Anyone who has considered HubSpot is likely well aware of the amount of best practice content they offer their customers and prospects. Adding an engaged audience of potential HubSpot customers and a distribution channel for that content makes tactical sense.
So why does this matter beyond what seems like a smart – albeit expensive – marketing play? I’ve long been a proponent of pairing Software as a Service (SaaS) businesses with content. And it’s a trend to watch as SaaS businesses become more sophisticated in their customer acquisition and deepen their value proposition beyond simply offering a software toolset.
Combining SaaS and content means including content as an essential part of a software product or by adding digital media communities or conferences to the front end of a SaaS business model. It was a major factor in the acquisition of the company I founded – Praetorian Digital – and its merger with Lexipol in the public safety learning and compliance space. In this case, The Hustle offers HubSpot content, a conference footprint and a fledging subscription data product.
For SaaS businesses
If you follow SaaS businesses or have operated one, you know that the beauty of a SaaS business is in its clear metrics such as such as LTV/CAC (ratio of lifetime customer value to customer acquisition cost), payback period, and net churn that supports rapid scaling. Done right, adding digital media decreases CAC by creating an ongoing channel to a captured audience to which you can market your solution and builds brand authority and thought leadership. It provides a warm list for your lead or sales development reps to call and allows you to map lead capture to relevant articles even gating content that closely correlates with purchase intent.
More importantly, it also allows you to map content to all stages of the customer lifecycle, which improves core metrics like usage and net churn. Taking this one step further, content paired with a SaaS platform presents opportunities for new product features or add-ons. For HubSpot, this could be a premium subscription for customers either at an additional cost or as a value-add to support annual price increases. Learning management system businesses have long applied this strategy by offering course content along with their platform and authoring tools.
Finally, the data from content engagement can create intriguing opportunities to pair software usage data with industry trends. In this case, the Hustle already offers a data product – Trends – that will only grow in value within the HubSpot ecosystem.
For Digital media operators
Digital media has largely been struggling to find its way over the past several years to compete with social media and the rapid changes in content consumption. For digital media businesses in or around verticals where workflow tools are important, there are important implications. SaaS businesses, who may be some of your larger customers, could be future acquirers or could begin to compete as they build their own blogs and newsletter lists. Think differently about the SaaS businesses you have as customers and look for partnerships and deeper relationships to test the waters.
Alternatively, digital media businesses are in a unique position to swim upstream and add SaaS or workflow solutions to their offerings as I did at Praetorian Digital when we built an enterprise learning platform for first responders to extend our digital media communities. That effort ended up generating nearly half of our annual revenue.

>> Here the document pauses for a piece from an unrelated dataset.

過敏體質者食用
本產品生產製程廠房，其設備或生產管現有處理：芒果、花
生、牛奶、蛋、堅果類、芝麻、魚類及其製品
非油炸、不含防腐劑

Though doing so is a heavy lift and requires a major shift in culture and different skillset but is well worth the effort when comparing relative valuations and the opportunity to embed your business within your audience. And with software becoming easier to build and manage, the deep domain experience, engaged potential customer base, brand trust and content resident in any digital media or traditional media business presents a set of competitive advantages that will only become more important as we’re seeing here with HubSpot.